The season of Advent officially begins today with the 1st Sunday of Advent.

Advent is an exciting time especially for children. Because as they see Christmas decorations appearing on the streets and shopping malls and everywhere else, they also want to be part of this decoration excitement. They too would want some Christmas decoration at home, so parents would have to drag out the Christmas tree and untangle the lights and search for those other Christmas decorations tucked away somewhere in the house.

But as much as most Christmas decorations have some kind of spiritual meaning, there is one that stands out from the rest and it symbolizes the season of Advent. At the beginning of the Mass, we blessed the Advent wreath and we lighted the first candle of the wreath.

The Advent wreath is rich in symbols. The four candles represent the four weeks of Advent in which we prepare for the celebration of the birth of Jesus. The circular wreath symbolizes the eternity of God who is without beginning or end, and that He loves us with an everlasting love. The evergreens of holly and pine represent our hope in the saving love of God, a hope which is fulfilled in the birth of the Savior and the hope of eternal salvation.

As Advent progresses, from the 1st week to the 4th week, the number of candles, are lighted accordingly.
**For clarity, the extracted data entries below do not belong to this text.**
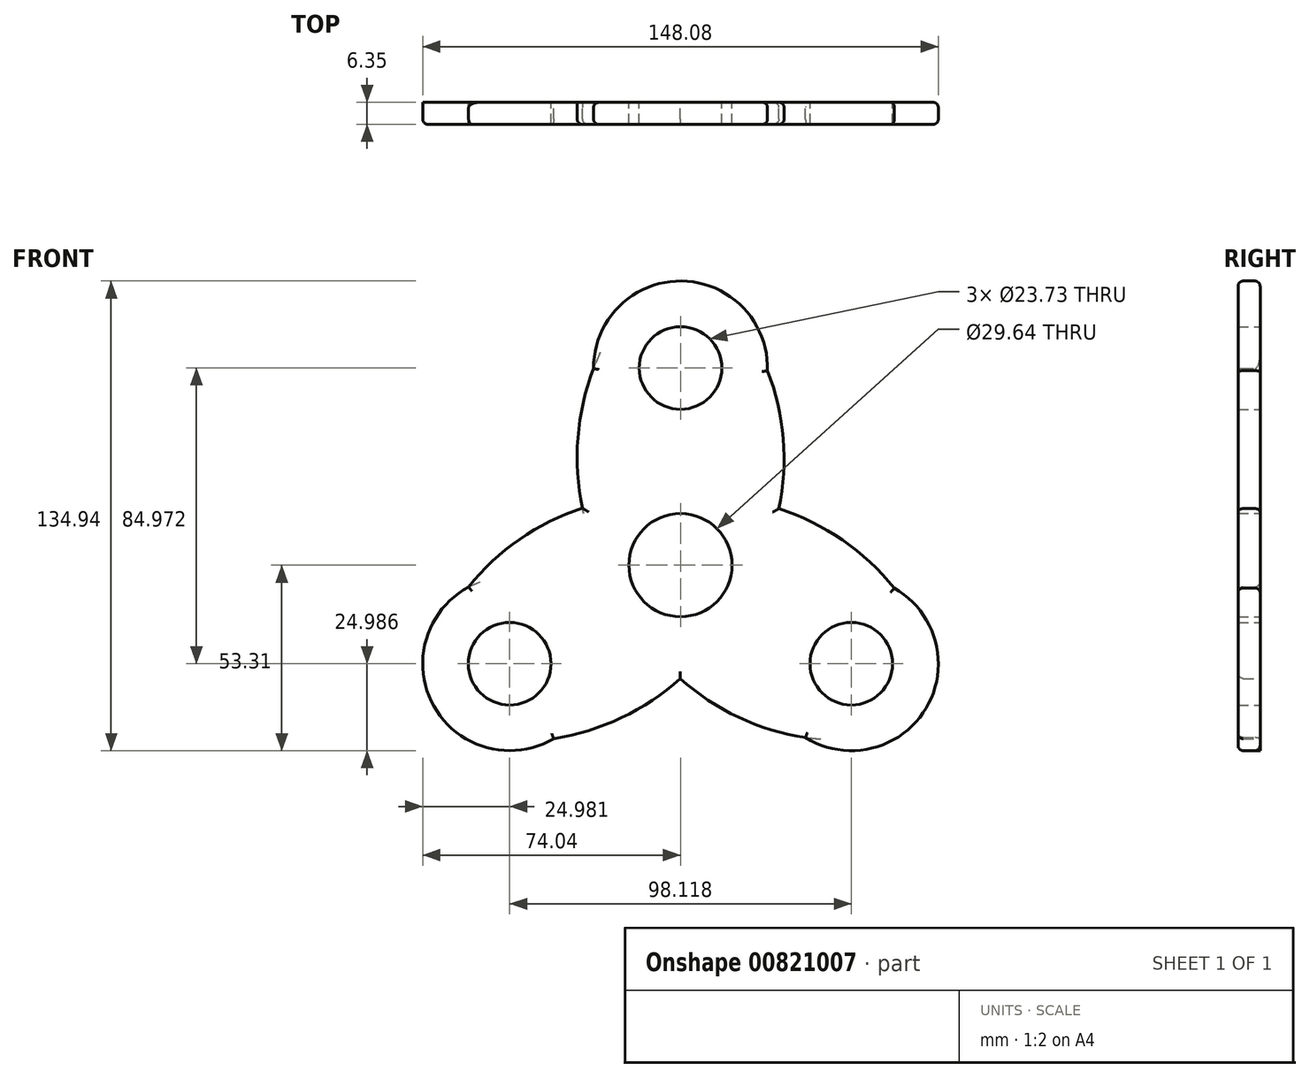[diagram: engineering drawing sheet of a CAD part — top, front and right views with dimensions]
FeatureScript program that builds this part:
annotation { "Feature Type Name" : "Feature", "Feature Type Description" : "" }
export const myFeature = defineFeature(function(context is Context, id is Id, definition is map)
    precondition{}
    {
        {
            var Q0;
            Q0=qCreatedBy(makeId("Front.planeOp"),FACE);
            var sketch = newSketch(context, id + "F0", { "sketchPlane" : qUnion([Q0])});
            skCircle(sketch, "E0", {"center": v(0, 0) * mm, "radius": 14.82 * mm});
            skCircle(sketch, "E1", {"center": v(0, 56.65) * mm, "radius": 11.86 * mm});
            skArc(sketch, "E2", {"start": v(24.97, 55.86) * mm, "mid": v(0.3, 81.63) * mm, "end": v(-24.98, 56.47) * mm});
            skArc(sketch, "E3", {"start": v(28.27, 16.24) * mm, "mid": v(29.52, 36.3) * mm, "end": v(24.97, 55.86) * mm});
            skArc(sketch, "E4", {"start": v(-24.98, 56.47) * mm, "mid": v(-29.48, 36.65) * mm, "end": v(-28.2, 16.36) * mm});
            skArc(sketch, "E5.1.0", {"start": v(-60.86, -6.3) * mm, "mid": v(-70.85, -40.55) * mm, "end": v(-36.42, -49.87) * mm});
            skArc(sketch, "E5.1.1", {"start": v(-36.42, -49.87) * mm, "mid": v(-17, -43.85) * mm, "end": v(-0.06, -32.6) * mm});
            skArc(sketch, "E5.1.2", {"start": v(-28.2, 16.36) * mm, "mid": v(-46.2, 7.42) * mm, "end": v(-60.86, -6.3) * mm});
            skCircle(sketch, "E5.1.3", {"center": v(-49.06, -28.32) * mm, "radius": 11.86 * mm});
            skArc(sketch, "E5.2.0", {"start": v(35.9, -49.56) * mm, "mid": v(70.54, -41.08) * mm, "end": v(61.4, -6.6) * mm});
            skArc(sketch, "E5.2.1", {"start": v(61.4, -6.6) * mm, "mid": v(46.47, 7.2) * mm, "end": v(28.27, 16.24) * mm});
            skArc(sketch, "E5.2.2", {"start": v(-0.06, -32.6) * mm, "mid": v(16.67, -43.71) * mm, "end": v(35.9, -49.56) * mm});
            skCircle(sketch, "E5.2.3", {"center": v(49.06, -28.32) * mm, "radius": 11.86 * mm});
            skPoint(sketch, "E6.orphan", {"position": v(-11.33, 19.62) * mm});
            skPoint(sketch, "E7.orphan", {"position": v(11.33, 19.62) * mm});
            skPoint(sketch, "E8.orphan", {"position": v(22.66, 0) * mm});
            skPoint(sketch, "E9.orphan", {"position": v(11.33, -19.62) * mm});
            skPoint(sketch, "E10.orphan", {"position": v(-22.66, 0) * mm});
            skSolve(sketch);
        }
        {
            var Q0;
            Q0 = qSketchRegion(id + "F0", true);
            extrude(context, id + "F1", {"entities" : qUnion([Q0]), "depth" : 6.35 * mm, "offsetDistance" : 25.4 * mm});
        }
        {
            var Q0;
            Q0=makeQuery(id+"F1.opExtrude","CAP_EDGE",EDGE,{"disambiguationData":[OSD([sQuery(id+"F0.wireOp",EDGE,"E2")])],"isStart":false});
            var Q1;
            Q1=makeQuery(id+"F1.opExtrude","CAP_EDGE",EDGE,{"disambiguationData":[OSD([sQuery(id+"F0.wireOp",EDGE,"E2")])],"isStart":true});
            var Q2;
            Q2=makeQuery(id+"F1.opExtrude","CAP_EDGE",EDGE,{"disambiguationData":[OSD([sQuery(id+"F0.wireOp",EDGE,"E3")])],"isStart":false});
            var Q3;
            Q3=makeQuery(id+"F1.opExtrude","CAP_EDGE",EDGE,{"disambiguationData":[OSD([sQuery(id+"F0.wireOp",EDGE,"E5.2.1")])],"isStart":false});
            var Q4;
            Q4=makeQuery(id+"F1.opExtrude","CAP_EDGE",EDGE,{"disambiguationData":[OSD([sQuery(id+"F0.wireOp",EDGE,"E3")])],"isStart":true});
            var Q5;
            Q5=makeQuery(id+"F1.opExtrude","CAP_EDGE",EDGE,{"disambiguationData":[OSD([sQuery(id+"F0.wireOp",EDGE,"E5.2.1")])],"isStart":true});
            var Q6;
            Q6=makeQuery(id+"F1.opExtrude","CAP_EDGE",EDGE,{"disambiguationData":[OSD([sQuery(id+"F0.wireOp",EDGE,"E5.2.0")])],"isStart":true});
            var Q7;
            Q7=makeQuery(id+"F1.opExtrude","CAP_EDGE",EDGE,{"disambiguationData":[OSD([sQuery(id+"F0.wireOp",EDGE,"E5.2.0")])],"isStart":false});
            var Q8;
            Q8=makeQuery(id+"F1.opExtrude","CAP_EDGE",EDGE,{"disambiguationData":[OSD([sQuery(id+"F0.wireOp",EDGE,"E5.2.2")])],"isStart":false});
            var Q9;
            Q9=makeQuery(id+"F1.opExtrude","CAP_EDGE",EDGE,{"disambiguationData":[OSD([sQuery(id+"F0.wireOp",EDGE,"E5.1.1")])],"isStart":false});
            var Q10;
            Q10=makeQuery(id+"F1.opExtrude","CAP_EDGE",EDGE,{"disambiguationData":[OSD([sQuery(id+"F0.wireOp",EDGE,"E5.1.0")])],"isStart":false});
            var Q11;
            Q11=makeQuery(id+"F1.opExtrude","CAP_EDGE",EDGE,{"disambiguationData":[OSD([sQuery(id+"F0.wireOp",EDGE,"E5.1.2")])],"isStart":false});
            var Q12;
            Q12=makeQuery(id+"F1.opExtrude","CAP_EDGE",EDGE,{"disambiguationData":[OSD([sQuery(id+"F0.wireOp",EDGE,"E4")])],"isStart":false});
            var Q13;
            Q13=makeQuery(id+"F1.opExtrude","CAP_EDGE",EDGE,{"disambiguationData":[OSD([sQuery(id+"F0.wireOp",EDGE,"E5.1.2")])],"isStart":true});
            fillet(context, id + "F2", {"entities" : qUnion([Q0, Q1, Q2, Q3, Q4, Q5, Q6, Q7, Q8, Q9, Q10, Q11, Q12, Q13]), "radius" : 1.52 * mm, "tangentPropagation" : true, "allowEdgeOverflow" : false});
        }
    });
This has a profound spiritual meaning; Jesus, the light of world is coming to scatter the darkness of our sins, and with each passing week, the light of the candles in the Advent wreath grows brighter in preparation to celebrate the birth of Jesus, the true light.

So, in Church, the Advent wreath is the symbol of the Advent season and it is placed within the sanctuary to remind us of the need to prepare ourselves spiritually for the celebration of Christmas. And as in Church, so it should be at home. Especially with the children, we the parents and adults must keep the spiritual traditions alive and find meaning and direction for our faith in the Advent season. With the stress and busyness of life, the family hardly has time for prayer, and if parents and adults do not lead the way and show the way, the children would not have any spiritual directions to follow.

So, Advent is like a spiritual alarm clock that rings into our hearts and bids us to wake up and prepare ourselves for the coming of our Savior. Yes, we must wake up but as like most mornings, the alarm clock wakes us up and then we put it to snooze and we fall back to sleep.

That’s why in the gospel, Jesus urges us to stay awake, and be on our guard against complacency and carelessness. More so in this time of Advent when we should be preparing ourselves with prayer, we will be tempted to busy ourselves with shopping for gifts and just getting materially prepared for Christmas but neglecting the spiritual aspects.

So, if we don’t have an Advent wreath, then it would certainly be meaningful to get one. Jesus wants to come into our lives with His light and blessings. He wants to bring us healing from the darkness of our sins and help us be reconciled with one another especially in the family.

He wants to be in our families so that we can experience His love and joy and peace with each other. But we must invite Him, and the Advent wreath would be the means to bring the family together in prayer and to let the light of Christ shine in our hearts and bring about the warmth of love and peace that we always wanted for our families and for ourselves.

We only need to stay awake and be vigilant in prayer. Lighting the candles of the Advent wreath and praying together as a family may be a little and humble act but the blessings that Jesus gives will be bountiful.

We just have to stay awake in prayer to receive true blessings.